A disability-inclusive approach to HIV policies and national strategic plans is critical for countries in eastern and southern Africa, which remain the epicentre of the HIV pandemic.

Disabled persons’ organisations (DPOs) as well as other disability and health organisations in the region are also working hard to promote and develop inclusive and targeted HIV and sexual and reproductive health services.

Zambia Deaf Youth and Women (ZDYW), a local organisation from the Copperbelt province for example, has been supporting training of deaf counselors to provide peer-based HIV testing services in the region.

This year the U.S. President’s Emergency Plan for AIDS Relief (PEPFAR) in Zambia will recognise a number of ‘PEPFAR Champions’ who are promoting equal access to HIV services for people with disabilities.

This is a good start, but more needs to be done, and quicker, to draw broader attention to the needs of individuals with disabilities in HIV services and to integrate HIV issues within all disability work.
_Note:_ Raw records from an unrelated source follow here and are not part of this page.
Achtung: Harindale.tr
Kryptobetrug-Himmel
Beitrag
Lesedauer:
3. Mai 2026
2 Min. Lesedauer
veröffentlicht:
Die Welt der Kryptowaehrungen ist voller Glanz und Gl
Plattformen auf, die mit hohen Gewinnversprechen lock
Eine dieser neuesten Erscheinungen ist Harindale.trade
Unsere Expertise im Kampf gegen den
This requires resources, specific budgetary provisions, donor funding allocations and data collection on disability.

The Zambian HIV/TB activist and advocate for disability rights, Winstone Zulu, would have turned 50 this year that marks half a centenary of Zambia’s independence. In this week that recognises both the global AIDS pandemic and the more than one billion people worldwide who have a disability, Zambia should honor his and others’ struggle for equal access to HIV services, and implement inclusive HIV services as a priority, to ensure that people with disabilities such as Jane and Faith no longer remain invisible in the fight against HIV.